Supplied information:
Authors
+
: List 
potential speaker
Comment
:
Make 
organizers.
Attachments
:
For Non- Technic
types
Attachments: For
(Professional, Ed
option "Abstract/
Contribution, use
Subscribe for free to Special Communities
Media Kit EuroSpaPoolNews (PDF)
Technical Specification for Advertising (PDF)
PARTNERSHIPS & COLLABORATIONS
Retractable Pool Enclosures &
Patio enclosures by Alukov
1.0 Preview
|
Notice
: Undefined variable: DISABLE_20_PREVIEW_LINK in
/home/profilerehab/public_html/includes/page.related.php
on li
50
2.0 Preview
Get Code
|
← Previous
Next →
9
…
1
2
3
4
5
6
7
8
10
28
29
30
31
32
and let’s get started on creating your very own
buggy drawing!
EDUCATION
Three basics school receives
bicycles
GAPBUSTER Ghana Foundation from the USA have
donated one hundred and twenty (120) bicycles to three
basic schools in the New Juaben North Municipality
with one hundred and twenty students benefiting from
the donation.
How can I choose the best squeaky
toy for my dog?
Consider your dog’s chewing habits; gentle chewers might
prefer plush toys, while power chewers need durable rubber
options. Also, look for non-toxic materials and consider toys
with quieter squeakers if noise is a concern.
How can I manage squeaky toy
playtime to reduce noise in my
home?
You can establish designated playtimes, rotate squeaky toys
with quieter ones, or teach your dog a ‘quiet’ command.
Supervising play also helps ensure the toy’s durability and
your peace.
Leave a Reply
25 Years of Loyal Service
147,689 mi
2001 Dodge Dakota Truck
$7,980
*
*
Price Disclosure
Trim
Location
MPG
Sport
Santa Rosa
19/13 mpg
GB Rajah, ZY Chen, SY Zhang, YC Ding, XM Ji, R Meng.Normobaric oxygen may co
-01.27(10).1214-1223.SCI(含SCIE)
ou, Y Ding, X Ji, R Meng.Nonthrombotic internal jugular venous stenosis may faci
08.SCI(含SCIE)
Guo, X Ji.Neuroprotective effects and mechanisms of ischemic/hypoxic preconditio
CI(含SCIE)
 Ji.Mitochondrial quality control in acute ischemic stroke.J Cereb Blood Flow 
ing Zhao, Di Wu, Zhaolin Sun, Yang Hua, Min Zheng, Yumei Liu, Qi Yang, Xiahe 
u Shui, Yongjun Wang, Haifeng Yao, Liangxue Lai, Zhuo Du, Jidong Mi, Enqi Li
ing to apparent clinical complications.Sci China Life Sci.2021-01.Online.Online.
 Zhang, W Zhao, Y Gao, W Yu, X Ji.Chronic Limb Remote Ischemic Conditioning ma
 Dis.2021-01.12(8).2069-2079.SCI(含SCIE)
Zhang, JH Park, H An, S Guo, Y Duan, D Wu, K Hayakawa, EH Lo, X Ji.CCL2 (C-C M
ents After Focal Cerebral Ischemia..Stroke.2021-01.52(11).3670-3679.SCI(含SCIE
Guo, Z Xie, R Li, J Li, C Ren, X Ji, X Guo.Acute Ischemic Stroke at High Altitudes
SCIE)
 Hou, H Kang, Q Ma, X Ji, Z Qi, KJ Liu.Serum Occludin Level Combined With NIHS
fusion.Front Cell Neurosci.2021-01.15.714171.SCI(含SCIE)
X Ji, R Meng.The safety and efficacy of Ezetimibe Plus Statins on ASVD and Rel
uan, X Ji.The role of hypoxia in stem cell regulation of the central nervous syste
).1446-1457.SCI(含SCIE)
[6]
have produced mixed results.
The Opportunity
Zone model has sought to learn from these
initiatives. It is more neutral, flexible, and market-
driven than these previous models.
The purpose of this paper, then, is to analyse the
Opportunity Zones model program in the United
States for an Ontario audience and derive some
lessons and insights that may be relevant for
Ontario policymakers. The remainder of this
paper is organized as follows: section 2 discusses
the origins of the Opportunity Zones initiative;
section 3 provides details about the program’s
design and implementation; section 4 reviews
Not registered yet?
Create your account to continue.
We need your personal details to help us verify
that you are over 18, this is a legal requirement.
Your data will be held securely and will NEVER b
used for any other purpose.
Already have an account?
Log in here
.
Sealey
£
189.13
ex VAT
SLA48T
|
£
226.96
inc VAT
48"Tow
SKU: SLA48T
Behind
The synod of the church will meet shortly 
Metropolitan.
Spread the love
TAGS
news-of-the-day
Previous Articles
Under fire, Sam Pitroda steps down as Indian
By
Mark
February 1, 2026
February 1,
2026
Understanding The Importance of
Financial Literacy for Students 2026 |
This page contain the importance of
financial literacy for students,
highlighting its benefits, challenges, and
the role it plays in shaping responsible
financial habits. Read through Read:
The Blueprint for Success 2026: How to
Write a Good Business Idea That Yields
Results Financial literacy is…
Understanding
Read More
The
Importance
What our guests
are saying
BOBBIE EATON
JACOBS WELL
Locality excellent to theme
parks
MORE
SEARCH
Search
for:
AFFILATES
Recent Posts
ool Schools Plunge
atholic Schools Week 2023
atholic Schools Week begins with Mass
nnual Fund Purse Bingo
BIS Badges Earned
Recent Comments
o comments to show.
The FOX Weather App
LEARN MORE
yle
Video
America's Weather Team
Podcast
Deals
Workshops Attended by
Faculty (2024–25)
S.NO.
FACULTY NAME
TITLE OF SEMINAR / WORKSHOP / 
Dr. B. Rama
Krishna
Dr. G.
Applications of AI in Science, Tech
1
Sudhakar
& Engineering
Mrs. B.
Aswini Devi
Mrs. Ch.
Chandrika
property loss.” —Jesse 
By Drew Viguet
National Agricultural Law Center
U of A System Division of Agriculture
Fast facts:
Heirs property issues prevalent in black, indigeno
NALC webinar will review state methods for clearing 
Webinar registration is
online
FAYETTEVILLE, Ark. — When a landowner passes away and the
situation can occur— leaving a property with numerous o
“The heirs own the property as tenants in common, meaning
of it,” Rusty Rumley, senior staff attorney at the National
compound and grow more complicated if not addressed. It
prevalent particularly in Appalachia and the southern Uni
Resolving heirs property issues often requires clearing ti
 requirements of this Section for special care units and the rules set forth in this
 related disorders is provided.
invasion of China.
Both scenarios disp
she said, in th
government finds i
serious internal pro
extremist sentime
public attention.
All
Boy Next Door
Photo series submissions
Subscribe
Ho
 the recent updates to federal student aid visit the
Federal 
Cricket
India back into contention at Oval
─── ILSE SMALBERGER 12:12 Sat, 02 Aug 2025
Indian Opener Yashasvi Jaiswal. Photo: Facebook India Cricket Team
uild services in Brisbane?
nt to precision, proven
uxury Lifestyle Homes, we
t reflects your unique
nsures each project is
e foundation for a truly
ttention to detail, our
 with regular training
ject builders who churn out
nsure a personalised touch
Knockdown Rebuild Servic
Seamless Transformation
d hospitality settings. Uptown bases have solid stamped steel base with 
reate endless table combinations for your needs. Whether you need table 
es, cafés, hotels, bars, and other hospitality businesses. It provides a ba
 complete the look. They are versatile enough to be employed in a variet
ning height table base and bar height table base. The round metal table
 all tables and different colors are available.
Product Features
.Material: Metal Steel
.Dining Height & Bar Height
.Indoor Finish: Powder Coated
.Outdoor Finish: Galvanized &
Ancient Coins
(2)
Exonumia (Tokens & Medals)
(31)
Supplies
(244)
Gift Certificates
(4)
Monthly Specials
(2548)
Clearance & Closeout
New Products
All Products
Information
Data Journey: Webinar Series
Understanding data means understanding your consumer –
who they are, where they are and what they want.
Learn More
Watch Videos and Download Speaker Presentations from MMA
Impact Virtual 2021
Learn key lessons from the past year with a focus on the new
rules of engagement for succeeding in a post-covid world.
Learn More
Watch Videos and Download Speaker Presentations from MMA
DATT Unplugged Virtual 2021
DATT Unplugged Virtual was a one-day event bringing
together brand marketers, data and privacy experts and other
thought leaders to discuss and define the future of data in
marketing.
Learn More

Work instructions:
The listing above holds a line with "ing to apparent" and a line with "Opportunity Zones model program in the United". Print the stretch from the first through the second, exactly and alone.

Expected answer:
ing to apparent clinical complications.Sci China Life Sci.2021-01.Online.Online.
 Zhang, W Zhao, Y Gao, W Yu, X Ji.Chronic Limb Remote Ischemic Conditioning ma
 Dis.2021-01.12(8).2069-2079.SCI(含SCIE)
Zhang, JH Park, H An, S Guo, Y Duan, D Wu, K Hayakawa, EH Lo, X Ji.CCL2 (C-C M
ents After Focal Cerebral Ischemia..Stroke.2021-01.52(11).3670-3679.SCI(含SCIE
Guo, Z Xie, R Li, J Li, C Ren, X Ji, X Guo.Acute Ischemic Stroke at High Altitudes
SCIE)
 Hou, H Kang, Q Ma, X Ji, Z Qi, KJ Liu.Serum Occludin Level Combined With NIHS
fusion.Front Cell Neurosci.2021-01.15.714171.SCI(含SCIE)
X Ji, R Meng.The safety and efficacy of Ezetimibe Plus Statins on ASVD and Rel
uan, X Ji.The role of hypoxia in stem cell regulation of the central nervous syste
).1446-1457.SCI(含SCIE)
[6]
have produced mixed results.
The Opportunity
Zone model has sought to learn from these
initiatives. It is more neutral, flexible, and market-
driven than these previous models.
The purpose of this paper, then, is to analyse the
Opportunity Zones model program in the United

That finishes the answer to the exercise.